Biting the poisoned cherry - why the appeals process for school exams is so unfair
In principle, the exam appeals process should right inadvertent wrongs; in practice, the process is deeply unfair, as is the process by which the original grades were awarded.
To explain why, imagine that you take a bite from one side of a cherry. A few moments later, you don’t feel so well. You fear that you might have been poisoned, but you’re not sure. You also think, but once again you’re not sure, that the other side of the cherry contains an antidote. What should you do? I think many people – myself included – would take that second bite. And quite possibly many people – myself included – would argue that I should not be denied access to the antidote, simply because I had taken the first bite from the poisoned side. “It was just the luck of the draw, too bad.”
“It is not fair to allow some students to have a second bite of the cherry by giving them a higher mark on review, when the first mark was perfectly appropriate.”
Ah! Biting cherries!
And this is from another Ofqual blog dated 3rd June 2016
“There is often no single, correct mark for a question. In long, extended or essay-type questions it is possible for two examiners to give different but appropriate marks to the same answer. There is nothing wrong or unusual about that.”
To me, these two blogs, from the same source, and just a week apart, are in total conflict.
Suppose, for example, that the 4/3 boundary for an examination is 40. A candidate given 39 marks is awarded grade 3; as a result, many doors are slammed shut. But since Ofqual explicitly acknowledge that “it is possible for two examiners to give different but appropriate marks”, a different examiner might have given that candidate 40 marks, grade 4. And those life-chance doors are open.
How, then, can it be “unfair...to have a second bite of the cherry” when the first bite, the mark of 39, was the lottery of which examiner happened to mark the script? When the first bite was poisoned?
A single mark can, and does, make all the difference. At every grade boundary. And there are some interesting, official, statistics on this. In November 2016, Ofqual published Marking Consistency Metrics, which contains evidence that, for scripts marked at grade boundaries, there is a probability of at best 50% that the grade awarded is what Ofqual refer to as “the definitive grade” – and what an ordinary person would refer to as the “right” grade. So, for scripts marked at any grade boundary in any subject, at both GCSE and A level, there is about a 50:50 chance that the awarded grade is right - or indeed wrong.

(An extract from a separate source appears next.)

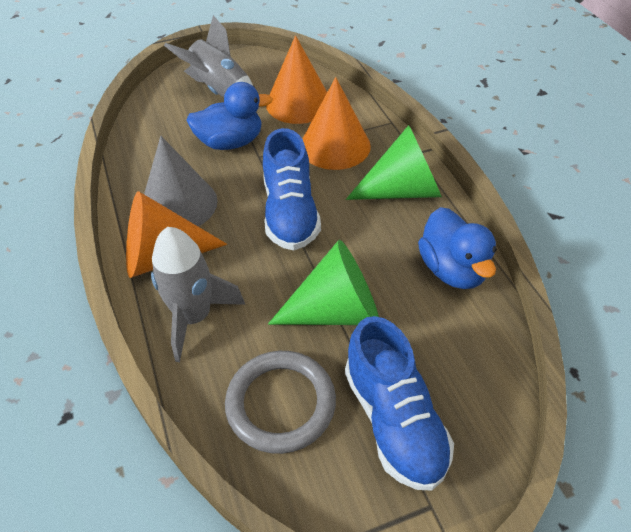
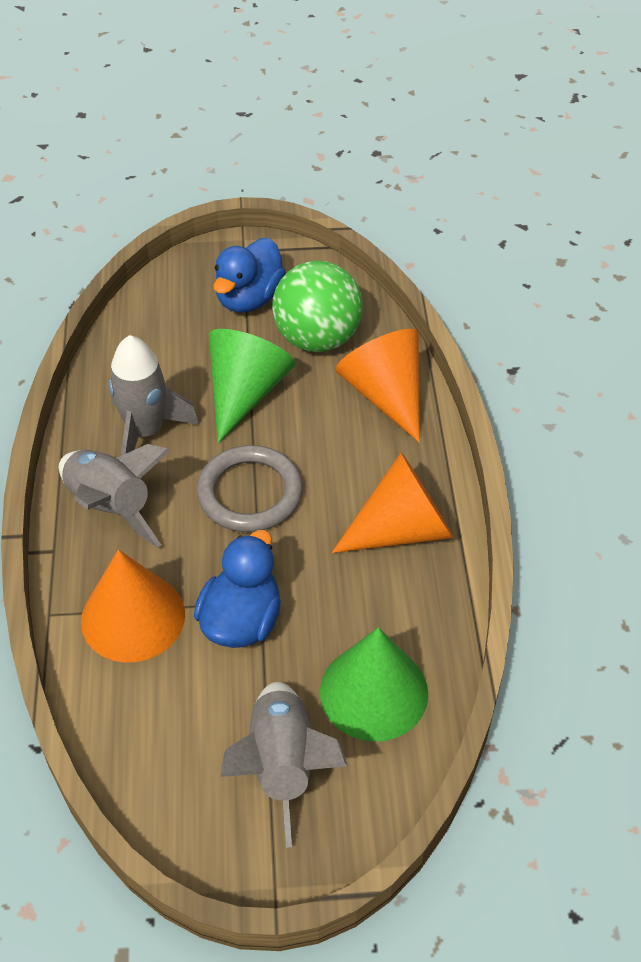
blue shoe: 2 -> 0
green ball: 0 -> 1
grey cone: 1 -> 0
grey rocket: 2 -> 3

You might as well flip a coin. Is that “fair”? For the grade boundary cherry is surely poisoned, and bitterly so.
The fundamental problem underlying all this is not “marking error”. It is the acknowledged fact that marks are “fuzzy”. The script’s mark is not “39” precisely; rather, it’s any number between, say, 37 and 41, where each of these marks is, in Ofqual’s own words “different but appropriate”. This range straddles the grade boundary, causing great unfairness: the grade as published in August depends on which specific mark happens to be given; furthermore, the possibility that an original mark of 39 might have been 40 is an incentive to appeal. But an up-grade is possible only given if an appeal is made – and only if the barriers of the fee, the requirement to demonstrate that the original mark was “unreasonable”, and the implied threat of the whole-centre review, are all successfully hurdled. Fair??
In July 2017, the Supreme Court unanimously judged that the fee for an appeal to the employment tribunal was unlawful because “it has the effect of preventing access to justice”. Might something similar be said of the fee for an exam grade appeal? And, as regards “reasonableness”, do the inferences drawn from Marking Consistency Metrics - that there’s about a 50% chance that grades by grade boundaries are wrong - provide sufficient grounds?
But there is a solution to this muddle, as highlighted by senior examiner Neil Sheldon in an article in The Sunday Telegraph. Throw grades away, and award each candidate the given mark (say, 39), associated with a measure of the exam’s “fuzziness” (say, 2 marks either way). And since the recent ruling by the Information Commissioner makes all marks available in principle, why not make them available in practice from the outset?
Neil Sheldon’s suggestion mentions measuring “fuzziness”, the intrinsic variation or uncertainty in marking – an uncertainty that causes grades to be unreliable. Here is a quote from a document published in 2005:
“However, to not routinely report the levels of unreliability associated with examinations leaves awarding bodies open to suspicion and criticism. For example, Satterly (1994) suggests that the dependability of scores and grades in many external forms of assessment will continue to be unknown to users and candidates because reporting low reliabilities and large margins of error attached to marks or grades would be a source of embarrassment to awarding bodies. Indeed it is unlikely that an awarding body would unilaterally begin reporting reliability estimates or that any individual awarding body would be willing to accept the burden of educating test users in the meanings of those reliability estimates.”
Indeed. Nobody likes to wash their dirty linen in public.
The lead author of this document, Dr Michelle Meadows, was, in 2005, at the exam board AQA, and is now Ofqual's Executive Director of Strategy, Risk and Research. Yes, as most explicitly stated, “...it is unlikely that an awarding body would unilaterally begin reporting reliability estimates...”. What, then, is the role of the regulator?